« Le réalisme conduit » à ce que la second tour des élections municipales ait lieu « sûrement après l’été », et non le 21 juin, comme envisagé un temps, a annoncé ce dimanche la ministre de la Cohésion des territoires Jacqueline Gourault.

« Nous pensons qu’il sera difficile de tenir les élections au mois de juin », a expliqué sur France 3 la ministre, rapporte La Provence.« Vous avez vu que l’AMF [Association des maires de France] demande à ce que ça soit fin septembre, alors je ne sais pas si ça sera fin septembre ou octobre mais en tout cas le réalisme conduit à ce que ça sera sûrement après l’été », a-t-elle précisé.

« Avant, il y aura la mise en place des conseils municipaux des 30.000 communes où ils ont été élus au 1er tour qui se fera avant l’été », « au mois de juin et même si c’était possible un peu avant », a ajouté la ministre de la Cohésion des territoires.

Deuxième quinzaine de septembre ?

Le président de l’Association des maires de France, François Baroin, a exprimé vendredi son souhait que le second tour des élections municipales puisse se tenir « dans la deuxième quinzaine de septembre ».

Le second tour des municipales, prévu le 22 mars, a été reporté au lendemain du premier tour en raison de la crise du coronavirus. La date du report doit être fixée en fonction d’un rapport scientifique sur la situation sanitaire qui doit être remis le 23 mai au gouvernement.

Données fournies:
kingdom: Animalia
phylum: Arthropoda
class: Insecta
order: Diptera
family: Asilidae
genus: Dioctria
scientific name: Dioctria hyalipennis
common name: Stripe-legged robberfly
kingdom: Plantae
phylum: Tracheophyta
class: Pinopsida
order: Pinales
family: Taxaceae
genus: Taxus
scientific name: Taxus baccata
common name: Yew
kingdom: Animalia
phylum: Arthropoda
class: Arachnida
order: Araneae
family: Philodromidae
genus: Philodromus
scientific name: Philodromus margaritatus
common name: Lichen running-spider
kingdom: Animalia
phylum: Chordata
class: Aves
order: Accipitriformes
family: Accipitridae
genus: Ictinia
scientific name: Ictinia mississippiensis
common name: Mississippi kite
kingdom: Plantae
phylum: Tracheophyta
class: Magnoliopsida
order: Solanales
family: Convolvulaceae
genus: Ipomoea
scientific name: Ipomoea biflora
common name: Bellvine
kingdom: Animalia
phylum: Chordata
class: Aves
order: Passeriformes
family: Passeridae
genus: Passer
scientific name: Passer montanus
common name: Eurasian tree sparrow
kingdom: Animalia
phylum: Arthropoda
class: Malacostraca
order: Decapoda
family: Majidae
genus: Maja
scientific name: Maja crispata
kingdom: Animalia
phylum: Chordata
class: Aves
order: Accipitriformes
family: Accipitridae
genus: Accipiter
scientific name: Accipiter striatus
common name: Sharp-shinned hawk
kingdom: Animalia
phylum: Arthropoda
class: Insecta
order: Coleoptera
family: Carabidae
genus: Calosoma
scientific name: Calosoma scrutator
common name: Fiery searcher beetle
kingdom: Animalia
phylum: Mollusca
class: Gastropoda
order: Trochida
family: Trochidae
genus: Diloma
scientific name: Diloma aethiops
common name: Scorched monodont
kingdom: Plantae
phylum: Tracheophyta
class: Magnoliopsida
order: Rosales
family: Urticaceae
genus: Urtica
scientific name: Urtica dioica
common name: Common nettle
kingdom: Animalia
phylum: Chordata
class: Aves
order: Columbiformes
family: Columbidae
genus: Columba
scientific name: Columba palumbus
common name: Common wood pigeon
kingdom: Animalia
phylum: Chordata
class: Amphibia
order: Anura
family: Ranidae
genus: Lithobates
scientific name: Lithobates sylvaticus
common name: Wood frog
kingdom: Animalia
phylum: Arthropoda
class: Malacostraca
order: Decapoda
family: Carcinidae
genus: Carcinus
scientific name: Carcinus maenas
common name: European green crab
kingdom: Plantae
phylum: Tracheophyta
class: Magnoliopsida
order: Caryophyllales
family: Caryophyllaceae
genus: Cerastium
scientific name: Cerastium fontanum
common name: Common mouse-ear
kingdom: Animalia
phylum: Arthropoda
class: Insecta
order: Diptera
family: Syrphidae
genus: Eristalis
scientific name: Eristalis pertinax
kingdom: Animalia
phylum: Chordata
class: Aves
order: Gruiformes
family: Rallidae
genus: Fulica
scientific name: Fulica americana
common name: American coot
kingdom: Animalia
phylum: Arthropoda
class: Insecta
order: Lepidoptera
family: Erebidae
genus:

Tâches à réaliser:
• 1. D'après le texte sur le report du second tour des municipales, à quelle date le rapport scientifique sur la situation sanitaire doit-il être remis au gouvernement ?
• 2. Recopiez fidèlement le passage du texte sur le report du second tour des municipales, de « Le second tour des municipales, prévu » à « mai au gouvernement. ».
• 3. Prolongez le texte sur le report du second tour des municipales au-delà de sa dernière phrase.
La liste n'est d'aucune utilité pour ces tâches.

Réponses aux tâches:
• 1. Le 23 mai.

• 2.
Le second tour des municipales, prévu le 22 mars, a été reporté au lendemain du premier tour en raison de la crise du coronavirus. La date du report doit être fixée en fonction d’un rapport scientifique sur la situation sanitaire qui doit être remis le 23 mai au gouvernement.

• 3.
Début avril, le Premier ministre Edouard Philippe avait évoqué un décalage « peut-être en octobre », même si l’hypothèse d’un vote le 21 juin n’était pas totalement écartée.

Rebelote ?

Si le second tour devait se dérouler fin septembre, il y a aurait donc un déclage de 6 mois entre les deux tours du scrutin. 

Rappelons que dans un avis du 18 mars dernier, le Conseil d’Etat avait admis que « le report du second tour des élections municipales prévu le 22 mars 2020 est justifié » et « strictement encadré dans le temps », mais il avait averti qu’il devrait tout de même « se tenir dans un délai de trois mois ».

Pour la plus haute juridiction de l’ordre administratif, garant de la bonne application du droit électoral, l’impossible « organisation du deuxième tour avant l’été » impliquait de « reprendre l’ensemble des opérations électorales dans les communes où les conseils municipaux sont incomplets. »

Aussi dans des milliers de communes, et notamment les plus grandes villes, les opérations de vote pourraient bien devoir repartir de zéro. Un premier tour devrait, si le Conseil d’Etat maintient sa position, de nouveau y être organisé.